BEGIN Data for review

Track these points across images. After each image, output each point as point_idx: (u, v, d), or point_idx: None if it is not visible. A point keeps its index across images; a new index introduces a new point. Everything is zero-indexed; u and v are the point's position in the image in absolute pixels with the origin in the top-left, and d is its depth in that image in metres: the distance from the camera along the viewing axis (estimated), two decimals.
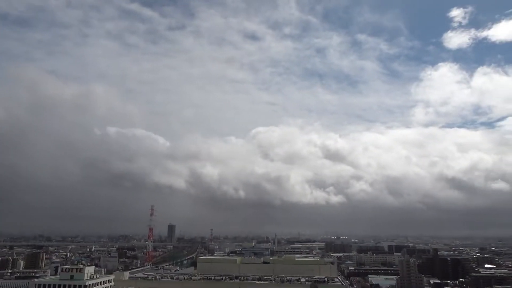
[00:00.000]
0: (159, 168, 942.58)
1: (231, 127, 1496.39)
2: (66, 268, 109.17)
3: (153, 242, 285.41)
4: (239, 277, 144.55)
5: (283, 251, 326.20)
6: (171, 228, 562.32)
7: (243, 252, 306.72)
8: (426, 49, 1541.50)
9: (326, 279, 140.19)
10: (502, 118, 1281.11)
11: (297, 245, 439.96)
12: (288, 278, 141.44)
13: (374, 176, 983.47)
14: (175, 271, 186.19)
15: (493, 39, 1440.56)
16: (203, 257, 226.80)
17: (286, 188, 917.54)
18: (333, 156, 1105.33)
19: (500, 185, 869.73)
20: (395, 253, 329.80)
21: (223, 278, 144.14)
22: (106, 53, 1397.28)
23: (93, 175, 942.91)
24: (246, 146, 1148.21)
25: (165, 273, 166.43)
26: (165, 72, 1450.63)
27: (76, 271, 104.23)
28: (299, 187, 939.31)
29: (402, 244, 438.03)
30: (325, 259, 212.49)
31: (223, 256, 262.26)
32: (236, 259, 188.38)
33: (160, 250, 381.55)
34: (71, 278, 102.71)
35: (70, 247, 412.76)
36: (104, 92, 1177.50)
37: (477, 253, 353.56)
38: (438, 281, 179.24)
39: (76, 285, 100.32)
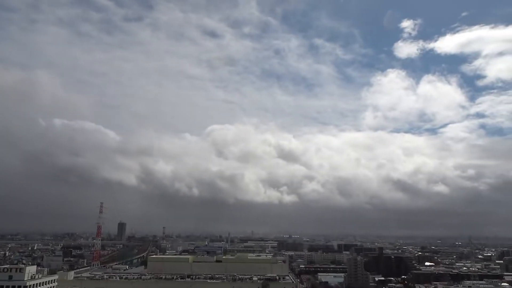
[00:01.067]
0: (108, 163, 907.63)
1: (186, 123, 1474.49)
2: (4, 268, 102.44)
3: (102, 240, 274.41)
4: (191, 276, 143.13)
5: (236, 250, 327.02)
6: (121, 226, 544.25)
7: (196, 251, 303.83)
8: (378, 56, 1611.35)
9: (277, 277, 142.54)
10: (444, 125, 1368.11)
11: (250, 244, 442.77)
12: (240, 276, 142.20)
13: (326, 177, 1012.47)
14: (124, 270, 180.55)
15: (439, 51, 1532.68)
16: (154, 256, 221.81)
17: (240, 187, 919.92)
18: (287, 156, 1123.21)
19: (440, 187, 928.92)
20: (344, 252, 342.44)
21: (175, 277, 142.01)
22: (56, 41, 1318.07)
23: (37, 169, 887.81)
24: (201, 144, 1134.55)
25: (113, 273, 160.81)
26: (119, 64, 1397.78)
27: (16, 271, 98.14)
28: (253, 186, 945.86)
29: (351, 243, 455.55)
30: (277, 257, 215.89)
31: (175, 255, 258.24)
32: (188, 258, 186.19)
33: (109, 249, 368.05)
34: (9, 278, 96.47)
35: (9, 246, 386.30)
36: (50, 81, 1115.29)
37: (419, 251, 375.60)
38: (383, 278, 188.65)
39: (15, 285, 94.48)
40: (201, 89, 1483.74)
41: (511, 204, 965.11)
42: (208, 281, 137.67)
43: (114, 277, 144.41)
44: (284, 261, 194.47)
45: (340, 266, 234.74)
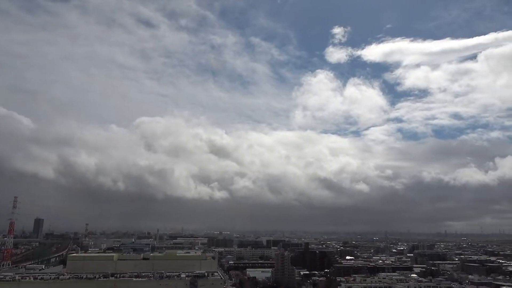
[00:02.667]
0: (21, 153, 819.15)
1: (113, 114, 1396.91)
2: None
3: (15, 238, 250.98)
4: (115, 275, 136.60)
5: (164, 247, 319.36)
6: (38, 222, 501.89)
7: (122, 249, 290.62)
8: (311, 60, 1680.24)
9: (206, 274, 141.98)
10: (367, 128, 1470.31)
11: (179, 240, 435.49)
12: (168, 274, 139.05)
13: (257, 173, 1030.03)
14: (40, 270, 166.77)
15: (365, 58, 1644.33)
16: (74, 255, 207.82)
17: (170, 182, 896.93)
18: (219, 151, 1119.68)
19: (362, 186, 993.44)
20: (272, 247, 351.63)
21: (97, 276, 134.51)
22: None
23: None
24: (129, 136, 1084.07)
25: (27, 273, 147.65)
26: (42, 47, 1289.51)
27: None
28: (184, 181, 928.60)
29: (279, 239, 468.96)
30: (206, 254, 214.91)
31: (98, 253, 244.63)
32: (112, 255, 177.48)
33: (22, 247, 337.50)
34: None
35: None
36: None
37: (341, 246, 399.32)
38: (307, 272, 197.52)
39: None
40: (133, 79, 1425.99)
41: (423, 202, 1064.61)
42: (134, 279, 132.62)
43: (27, 278, 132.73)
44: (213, 258, 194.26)
45: (268, 262, 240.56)
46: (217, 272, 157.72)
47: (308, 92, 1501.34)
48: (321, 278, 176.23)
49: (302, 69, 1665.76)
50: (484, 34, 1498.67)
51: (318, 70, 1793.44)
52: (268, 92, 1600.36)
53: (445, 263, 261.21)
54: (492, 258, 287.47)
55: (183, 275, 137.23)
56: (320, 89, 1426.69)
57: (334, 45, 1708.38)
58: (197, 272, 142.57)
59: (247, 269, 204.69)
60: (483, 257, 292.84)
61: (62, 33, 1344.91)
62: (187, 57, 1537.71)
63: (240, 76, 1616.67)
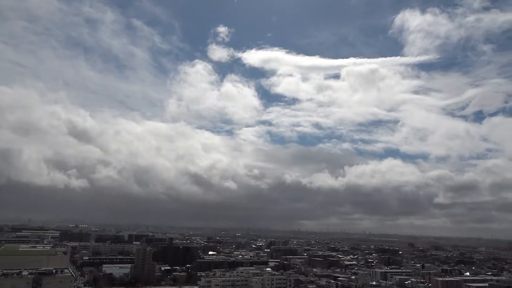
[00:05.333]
0: None
1: None
2: None
3: None
4: None
5: (5, 241, 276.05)
6: None
7: None
8: (193, 53, 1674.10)
9: (54, 271, 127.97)
10: (240, 128, 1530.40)
11: (25, 233, 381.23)
12: (5, 271, 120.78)
13: (123, 163, 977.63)
14: None
15: (245, 61, 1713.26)
16: None
17: (15, 165, 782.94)
18: (80, 135, 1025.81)
19: (230, 183, 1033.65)
20: (134, 242, 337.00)
21: None
22: None
23: None
24: None
25: None
26: None
27: None
28: (34, 166, 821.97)
29: (143, 233, 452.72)
30: (57, 249, 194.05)
31: None
32: None
33: None
34: None
35: None
36: None
37: (205, 242, 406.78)
38: (169, 267, 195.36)
39: None
40: None
41: (283, 202, 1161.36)
42: None
43: None
44: (65, 253, 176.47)
45: (128, 257, 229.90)
46: (68, 269, 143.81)
47: (184, 82, 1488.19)
48: (182, 274, 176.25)
49: (183, 61, 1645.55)
50: (347, 57, 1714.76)
51: (196, 60, 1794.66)
52: (146, 80, 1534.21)
53: (296, 257, 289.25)
54: (333, 254, 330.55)
55: (25, 273, 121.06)
56: (197, 80, 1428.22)
57: (217, 43, 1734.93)
58: (43, 269, 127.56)
59: (104, 265, 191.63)
60: (327, 253, 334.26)
61: None
62: (55, 26, 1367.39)
63: (116, 57, 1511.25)
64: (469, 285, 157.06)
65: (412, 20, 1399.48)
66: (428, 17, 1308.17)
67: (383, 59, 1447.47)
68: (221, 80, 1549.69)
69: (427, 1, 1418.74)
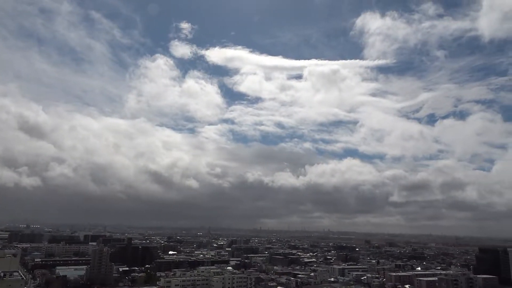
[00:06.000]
0: None
1: None
2: None
3: None
4: None
5: None
6: None
7: None
8: (155, 49, 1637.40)
9: (2, 274, 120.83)
10: (202, 126, 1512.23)
11: None
12: None
13: (79, 161, 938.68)
14: None
15: (208, 59, 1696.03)
16: None
17: None
18: (32, 130, 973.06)
19: (192, 182, 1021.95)
20: (90, 243, 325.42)
21: None
22: None
23: None
24: None
25: None
26: None
27: None
28: None
29: (99, 234, 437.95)
30: (6, 251, 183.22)
31: None
32: None
33: None
34: None
35: None
36: None
37: (165, 241, 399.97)
38: (127, 268, 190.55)
39: None
40: None
41: (245, 201, 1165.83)
42: None
43: None
44: (14, 255, 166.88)
45: (84, 258, 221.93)
46: (18, 272, 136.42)
47: (144, 77, 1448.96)
48: (141, 274, 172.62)
49: (144, 56, 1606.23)
50: (309, 59, 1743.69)
51: (157, 55, 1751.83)
52: (104, 74, 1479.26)
53: (257, 256, 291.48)
54: (294, 251, 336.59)
55: None
56: (158, 75, 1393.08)
57: (180, 39, 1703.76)
58: None
59: (57, 268, 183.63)
60: (287, 251, 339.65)
61: None
62: (6, 15, 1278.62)
63: (73, 50, 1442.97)
64: (420, 279, 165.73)
65: (372, 22, 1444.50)
66: (388, 20, 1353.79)
67: (344, 61, 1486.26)
68: (183, 76, 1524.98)
69: (387, 5, 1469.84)
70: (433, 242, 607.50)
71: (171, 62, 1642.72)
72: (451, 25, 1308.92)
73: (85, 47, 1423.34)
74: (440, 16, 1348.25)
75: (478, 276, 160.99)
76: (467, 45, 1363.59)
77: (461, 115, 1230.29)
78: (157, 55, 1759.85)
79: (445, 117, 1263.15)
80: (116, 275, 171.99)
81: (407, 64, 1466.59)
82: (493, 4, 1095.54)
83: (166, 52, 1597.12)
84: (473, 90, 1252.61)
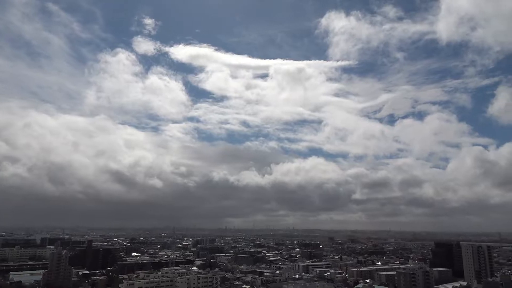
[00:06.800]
0: None
1: None
2: None
3: None
4: None
5: None
6: None
7: None
8: (117, 45, 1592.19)
9: None
10: (166, 124, 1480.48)
11: None
12: None
13: (35, 160, 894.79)
14: None
15: (172, 56, 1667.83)
16: None
17: None
18: None
19: (155, 181, 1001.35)
20: (48, 246, 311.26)
21: None
22: None
23: None
24: None
25: None
26: None
27: None
28: None
29: (58, 236, 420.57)
30: None
31: None
32: None
33: None
34: None
35: None
36: None
37: (128, 243, 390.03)
38: (87, 272, 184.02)
39: None
40: None
41: (210, 200, 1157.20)
42: None
43: None
44: None
45: (41, 263, 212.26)
46: None
47: (104, 72, 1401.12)
48: (102, 277, 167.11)
49: (104, 52, 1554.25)
50: (274, 58, 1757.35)
51: (118, 49, 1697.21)
52: (63, 70, 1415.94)
53: (223, 255, 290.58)
54: (259, 250, 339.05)
55: None
56: (119, 70, 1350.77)
57: (143, 35, 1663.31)
58: None
59: (11, 273, 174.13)
60: (253, 249, 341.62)
61: None
62: None
63: (29, 44, 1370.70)
64: (380, 274, 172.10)
65: (337, 22, 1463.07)
66: (352, 20, 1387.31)
67: (308, 62, 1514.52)
68: (146, 72, 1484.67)
69: (352, 5, 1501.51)
70: (392, 237, 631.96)
71: (133, 57, 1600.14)
72: (410, 28, 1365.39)
73: (41, 41, 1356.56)
74: (400, 19, 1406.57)
75: (433, 269, 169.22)
76: (424, 48, 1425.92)
77: (419, 116, 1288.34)
78: (119, 49, 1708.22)
79: (404, 117, 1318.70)
80: (76, 279, 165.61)
81: (369, 65, 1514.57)
82: (451, 8, 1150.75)
83: (129, 48, 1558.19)
84: (429, 92, 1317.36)
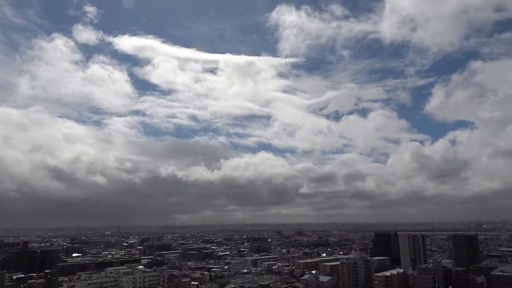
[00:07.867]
0: None
1: None
2: None
3: None
4: None
5: None
6: None
7: None
8: (55, 33, 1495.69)
9: None
10: (109, 118, 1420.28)
11: None
12: None
13: None
14: None
15: (116, 47, 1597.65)
16: None
17: None
18: None
19: (98, 178, 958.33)
20: None
21: None
22: None
23: None
24: None
25: None
26: None
27: None
28: None
29: None
30: None
31: None
32: None
33: None
34: None
35: None
36: None
37: (68, 243, 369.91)
38: (23, 275, 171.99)
39: None
40: None
41: (157, 196, 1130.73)
42: None
43: None
44: None
45: None
46: None
47: (39, 59, 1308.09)
48: (39, 281, 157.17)
49: (39, 38, 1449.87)
50: (223, 53, 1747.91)
51: (55, 34, 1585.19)
52: None
53: (170, 252, 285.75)
54: (208, 246, 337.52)
55: None
56: (56, 58, 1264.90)
57: (84, 23, 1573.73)
58: None
59: None
60: (201, 245, 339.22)
61: None
62: None
63: None
64: (325, 265, 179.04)
65: (287, 15, 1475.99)
66: (302, 14, 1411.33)
67: (257, 57, 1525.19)
68: (86, 60, 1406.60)
69: None
70: (336, 229, 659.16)
71: (72, 43, 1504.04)
72: (355, 27, 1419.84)
73: None
74: (346, 18, 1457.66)
75: (374, 258, 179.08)
76: (368, 47, 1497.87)
77: (363, 112, 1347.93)
78: (55, 34, 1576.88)
79: (349, 113, 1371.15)
80: (9, 283, 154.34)
81: (316, 63, 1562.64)
82: (394, 8, 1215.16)
83: (68, 35, 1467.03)
84: (371, 90, 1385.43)
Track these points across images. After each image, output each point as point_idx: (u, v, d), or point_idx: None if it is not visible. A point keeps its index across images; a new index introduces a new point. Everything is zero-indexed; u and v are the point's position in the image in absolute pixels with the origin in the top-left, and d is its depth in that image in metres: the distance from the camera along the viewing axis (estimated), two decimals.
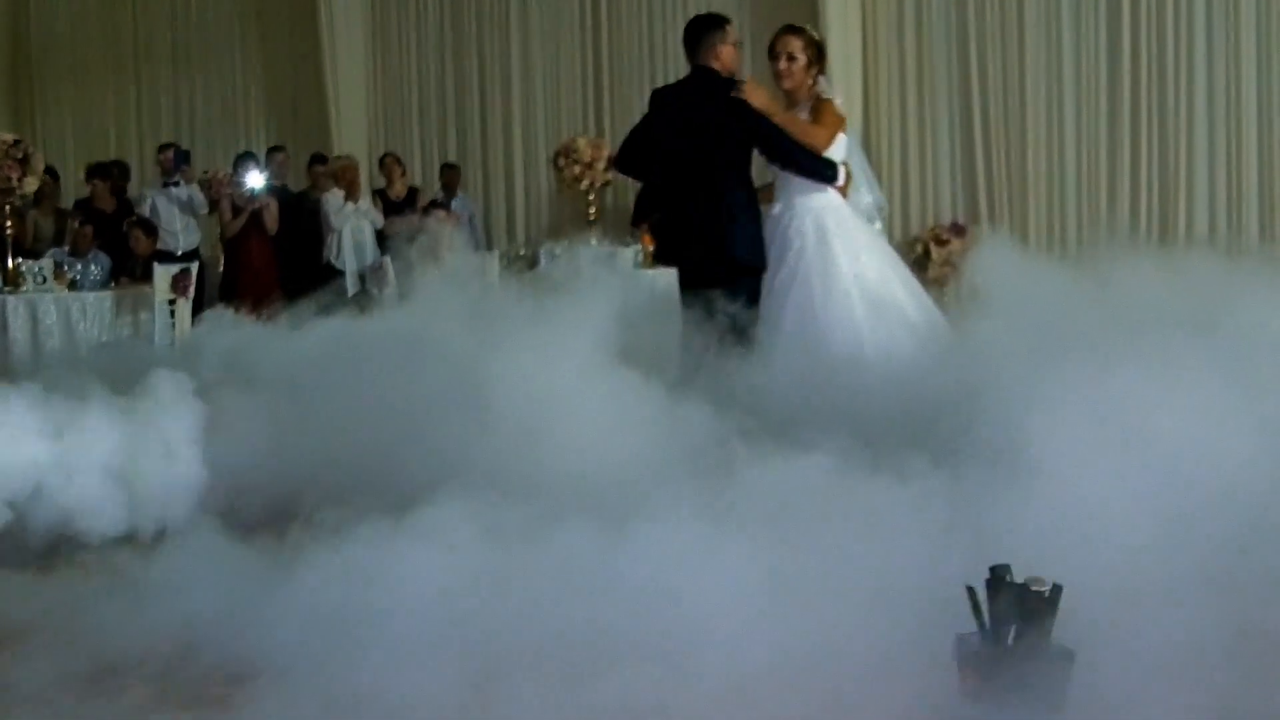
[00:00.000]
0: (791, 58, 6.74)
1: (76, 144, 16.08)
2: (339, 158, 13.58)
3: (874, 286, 6.54)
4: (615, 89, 14.44)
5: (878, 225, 7.31)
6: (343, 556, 3.93)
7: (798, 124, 6.56)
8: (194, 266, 10.77)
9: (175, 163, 12.95)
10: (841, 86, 12.71)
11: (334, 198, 12.98)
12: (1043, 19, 12.66)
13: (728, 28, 6.77)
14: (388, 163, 13.74)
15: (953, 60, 13.02)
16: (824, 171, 6.57)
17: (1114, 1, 12.37)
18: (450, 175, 14.33)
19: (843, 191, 6.75)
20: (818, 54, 6.81)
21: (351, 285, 12.92)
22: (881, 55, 13.22)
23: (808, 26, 7.05)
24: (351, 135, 14.95)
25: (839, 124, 6.68)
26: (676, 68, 13.82)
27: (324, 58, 15.02)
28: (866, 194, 7.07)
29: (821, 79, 6.79)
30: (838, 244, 6.52)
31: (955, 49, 13.00)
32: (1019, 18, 12.71)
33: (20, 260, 10.82)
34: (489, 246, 14.39)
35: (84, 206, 12.79)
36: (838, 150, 6.65)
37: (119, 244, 12.11)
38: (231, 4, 16.10)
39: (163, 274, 10.29)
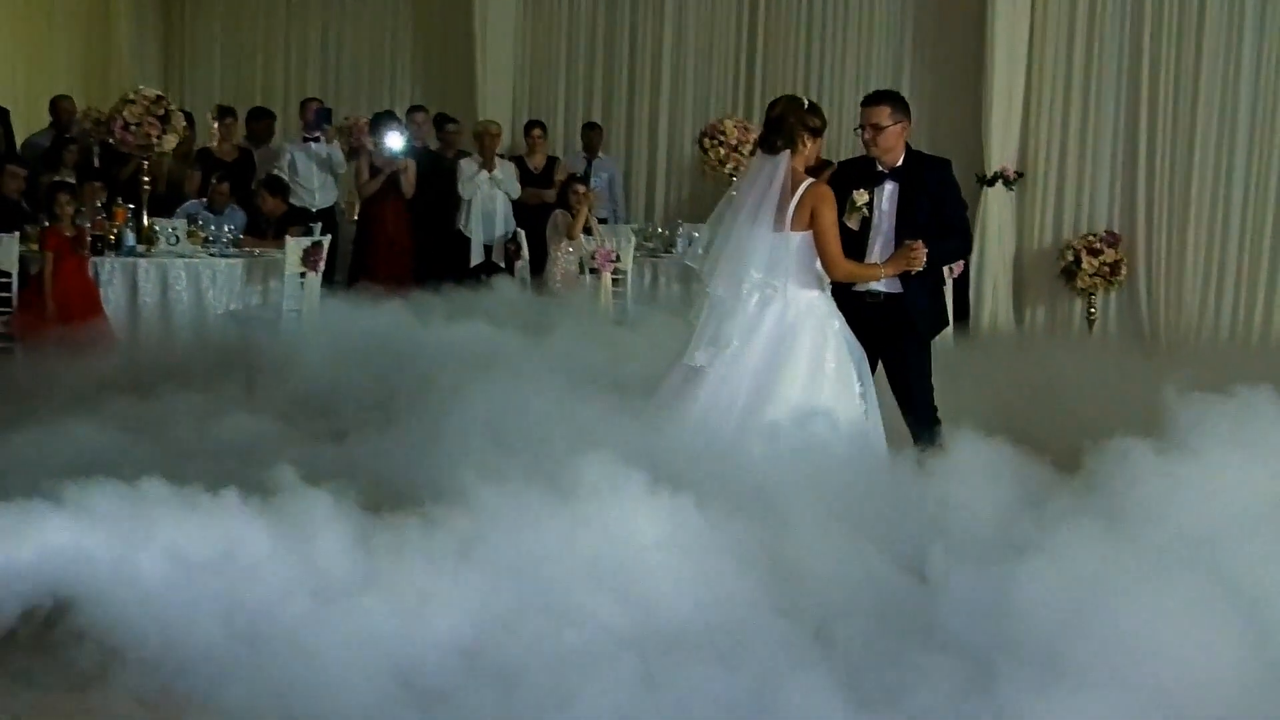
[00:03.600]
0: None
1: (223, 89, 15.98)
2: (482, 122, 13.39)
3: None
4: (767, 70, 14.04)
5: None
6: None
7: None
8: (326, 240, 10.63)
9: (317, 119, 12.84)
10: (1004, 87, 12.42)
11: (468, 165, 12.81)
12: (1222, 17, 12.04)
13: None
14: (533, 133, 13.48)
15: (1122, 61, 12.46)
16: None
17: None
18: (593, 135, 14.04)
19: None
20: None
21: (476, 256, 12.80)
22: (1048, 54, 12.67)
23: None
24: (496, 95, 14.69)
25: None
26: (832, 57, 13.60)
27: (474, 14, 14.75)
28: None
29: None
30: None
31: (1126, 49, 12.44)
32: (1198, 17, 12.11)
33: (154, 221, 10.82)
34: (627, 217, 14.16)
35: (204, 156, 12.67)
36: None
37: (244, 195, 12.06)
38: None
39: (294, 247, 10.16)
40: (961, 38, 13.04)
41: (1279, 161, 11.92)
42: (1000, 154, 12.65)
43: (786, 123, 6.08)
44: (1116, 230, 12.48)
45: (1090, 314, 12.49)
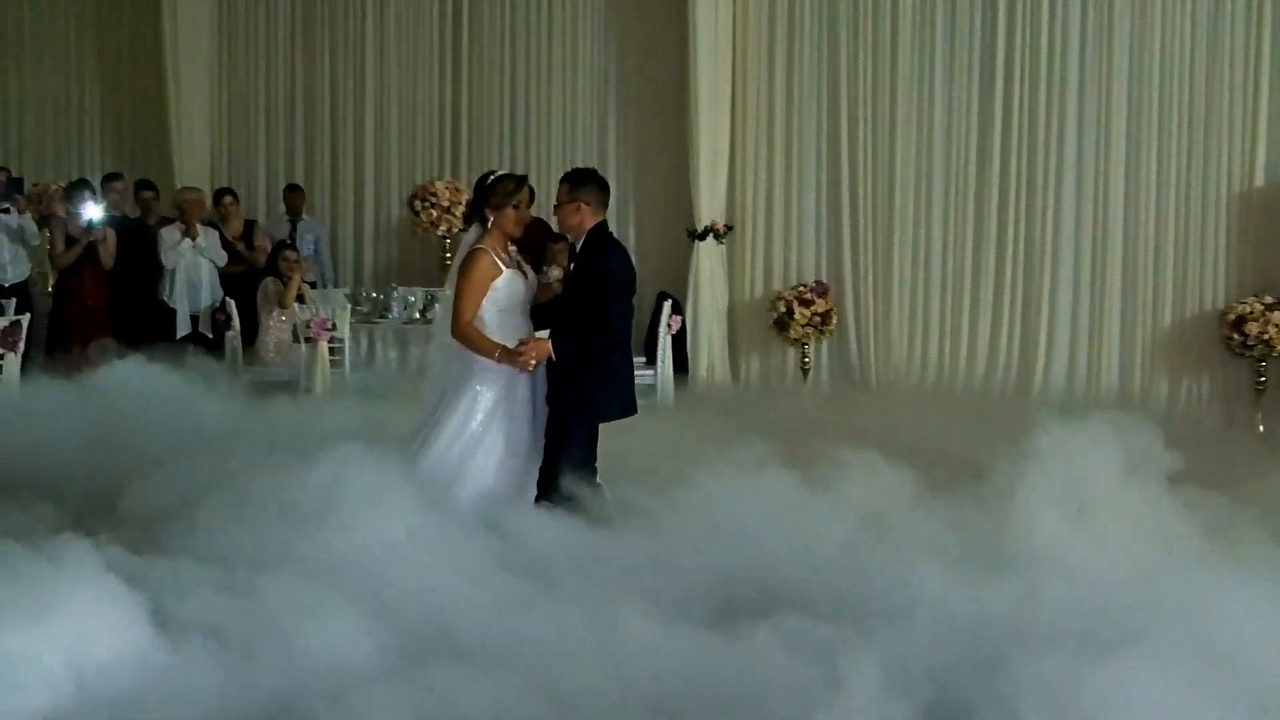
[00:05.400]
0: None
1: None
2: (184, 189, 12.89)
3: None
4: (473, 131, 13.94)
5: None
6: None
7: None
8: (25, 319, 10.03)
9: (7, 189, 12.19)
10: (709, 142, 12.59)
11: (170, 233, 12.34)
12: (914, 78, 12.45)
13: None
14: (224, 201, 12.98)
15: (822, 116, 12.75)
16: None
17: (987, 67, 12.25)
18: (295, 197, 13.71)
19: None
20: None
21: (182, 327, 12.36)
22: (750, 111, 12.91)
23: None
24: (192, 160, 14.21)
25: None
26: (537, 117, 13.58)
27: (166, 74, 14.23)
28: None
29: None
30: None
31: (825, 105, 12.73)
32: (891, 77, 12.50)
33: None
34: (335, 280, 13.85)
35: None
36: None
37: None
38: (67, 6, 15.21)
39: None
40: (666, 97, 13.18)
41: (973, 207, 12.34)
42: (709, 209, 12.80)
43: (475, 199, 6.67)
44: (825, 280, 12.76)
45: (804, 363, 12.74)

END Data for review

== About this task ==
Restate word for word the lines in the material above from the one with "6: (171, 228, 562.32)" to the one with "20: (395, 253, 329.80)"; both of those lines count, and nothing else does.

== Solution to this problem ==
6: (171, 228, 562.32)
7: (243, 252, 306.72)
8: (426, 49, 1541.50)
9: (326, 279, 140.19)
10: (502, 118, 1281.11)
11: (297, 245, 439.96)
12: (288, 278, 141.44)
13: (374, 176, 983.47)
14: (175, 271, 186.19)
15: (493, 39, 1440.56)
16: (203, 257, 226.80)
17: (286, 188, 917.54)
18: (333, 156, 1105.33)
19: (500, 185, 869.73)
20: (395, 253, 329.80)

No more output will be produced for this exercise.